A la satisfaction des parties civiles, le parquet général avait aussi relevé "un lien de causalité" entre l'interpellation et la mort d'Adama Traoré le 19 juillet 2016.
Assa Traoré et d'autres proches accusent en effet les militaires d'avoir causé la mort d'Adama par leurs gestes lors de l'interpellation et ensuite de n'avoir pas porté secours au jeune homme qui avait fait un malaise dans leur véhicule et qui avait été laissé menotté jusqu'à l'arrivée des pompiers.
Pour Me Bouzrou, qui a une nouvelle fois déploré l'absence de reconstitution dans ce dossier, "cette décision considère que le fait d'écraser un homme à trois pendant huit minutes constitue une violence légitime et proportionnée".
Pour les avocats des gendarmes, au contraire, la cour d'appel "a validé un usage de la force proportionné et légitime dans le respect de la loi" et confirmé qu'"aucune violence n'a été commise" par leurs clients.

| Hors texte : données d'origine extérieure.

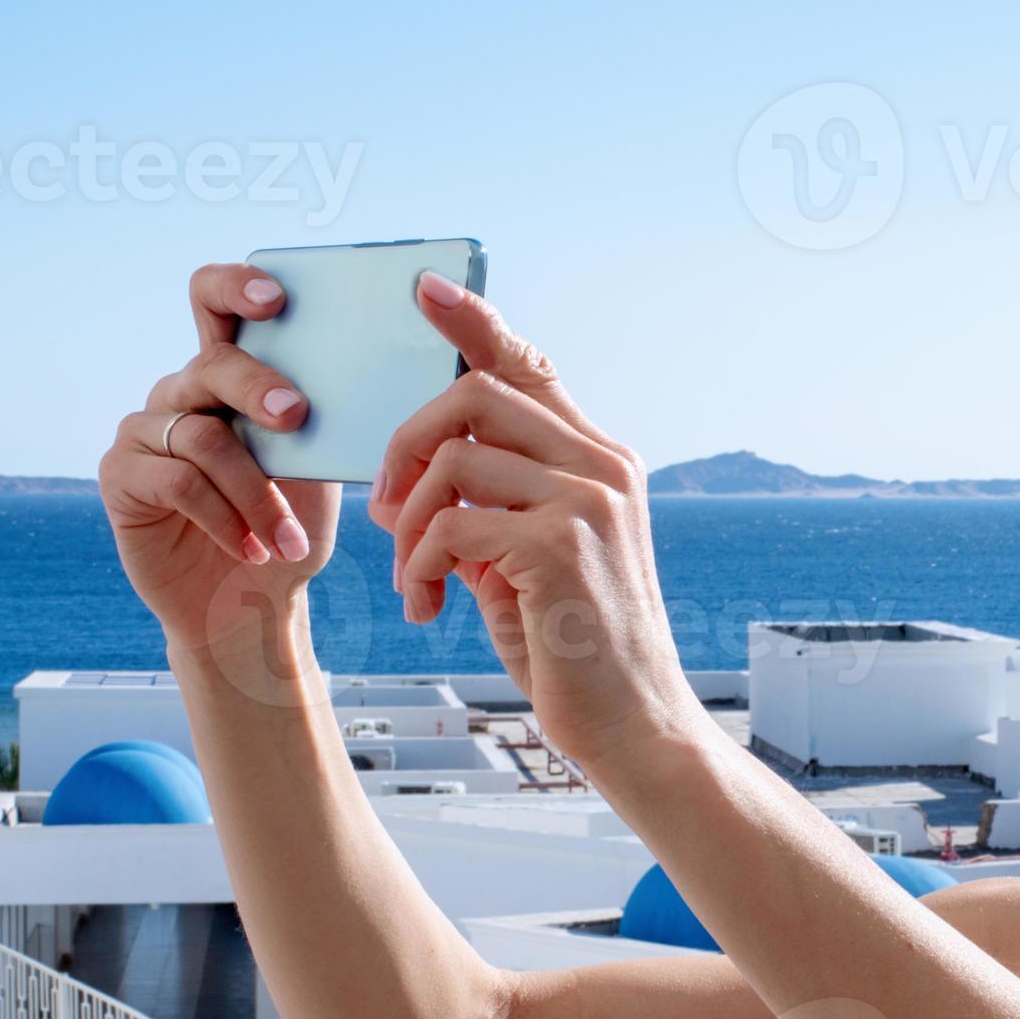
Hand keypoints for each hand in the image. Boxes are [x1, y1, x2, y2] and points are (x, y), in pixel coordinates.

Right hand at [98, 263, 341, 652]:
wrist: (246, 609)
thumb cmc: (289, 532)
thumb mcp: (319, 475)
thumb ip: (324, 425)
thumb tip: (369, 381)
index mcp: (230, 377)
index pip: (214, 303)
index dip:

Par sa décision, la cour "a également confirmé que les gendarmes ont tout mis en œuvre pour prendre en charge immédiatement le malaise d'Adama Traoré", soulignent les conseils, disant leur "espoir" que soit mis "un terme aux campagnes de désinformation subies depuis le début de cette affaire".
Depuis, d'autres dossiers emblématiques liés à des accusations de violences policières ont occupé le devant de la scène, au premier rang desquels celui de la mort du jeune Nahel, qui a provoqué plusieurs nuits d'émeutes au début de l'été 2023.